Ora che l’ora della trattativa è scoccata, finiscono in fondo ad un cassetto anche i toni perentori e ultimativi della campagna elettorale. Era prevedibile. Tuttavia, neppure in politica dove tutto è opinabile e le inconciliabilità non sono mai assolute e definitive gli insulti e le offese reciprocamente volate nel corso degli ultimi mesi tra gli opposti schieramenti possono essere cancellati con un tratto di penna. Se ne stanno accorgendo soprattutto i due vincitori Luigi Di Maio e Matteo Salvini, costretti entrambi a corteggiare il comune nemico, cioè il Pd.
Il “no” di Rosato: «Noi all’opposizione»
Impresa disperata. Soprattutto per il leader leghista, costretto al doppiopetto dopo anni di felpe.
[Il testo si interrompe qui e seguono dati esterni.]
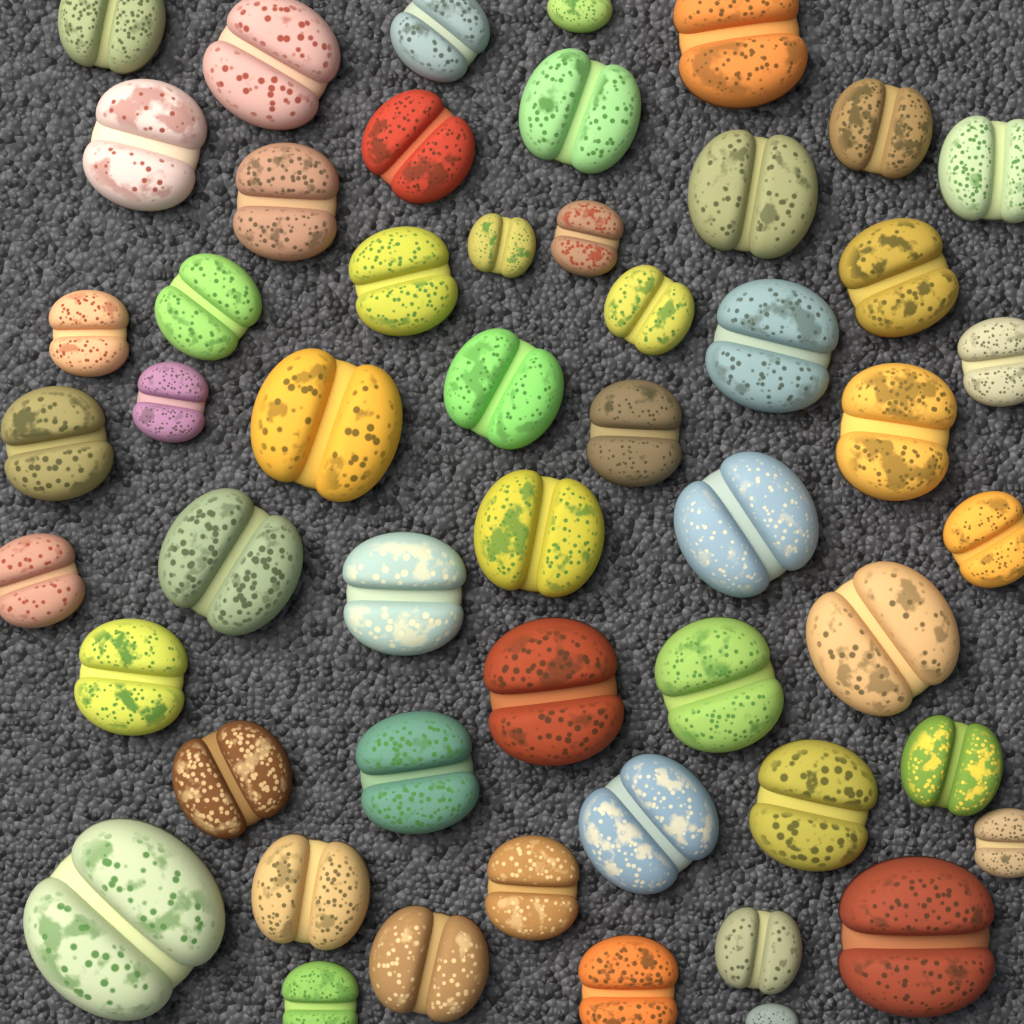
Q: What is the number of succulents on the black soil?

Il suo appello ai parlamentari del Pd («spero siano a disposizione per dare una via d’uscita al paese, a prescindere da chi uscirà dalle primarie») dura lo spazio di un flash d’agenzia. La replica arriva a stretto giro di posta da Ettore Rosato: «Il nostro senso di responsabilità – ha argomentato il padre della legge elettorale – è stare all’opposizione. Il senso di responsabilità di chi ha vinto è quello di avanzare una proposta di governo. La Lega non si nasconda dietro a pretesti e costruisca le condizioni per un governo con chi ha i suoi stessi programmi e toni». Una chiusura netta che rischia di complicare, e non poco, i piani del leader leghista. Costretto anche a rintuzzare i boatos che lo vogliono già azzoppato nella corsa verso Palazzo Chigi da un leghista ritenuto meno ostico per l’establishment. Ma il diretto interessato taglia corto e parla di sé in terza persona: «L’unico candidato della Lega – avverte – è Salvini. È brutto dirlo così. Ma questo c’era sui manifesti e elettorali e questo era il patto con gli elettori».
Salvini: «Nessun governo tecnico»
Il capo del Carroccio, che si è detto non contrario («perché dovrei esserlo?») all’ipotesi di affidare una presidenza al M5S, non accede a subordinate, neppure se hanno le sembianze di governo tecnico: «Se viene uno che vuole attuare il nostro programma, allora può andare al governo anche Pippo, Pluto e Paperino. Ma di geni della lampada non ne vedo in giro. Credo che la gente voglia una proposta politica. Non credo al governo tecnico». L’unica alternativa al governo politico è il voto: «O il governo può governare o la parola torna agli italiani». Magari senza più Rosatellum: «Una legge che preveda il premio di maggioranza – ha detto – la farei domani mattina».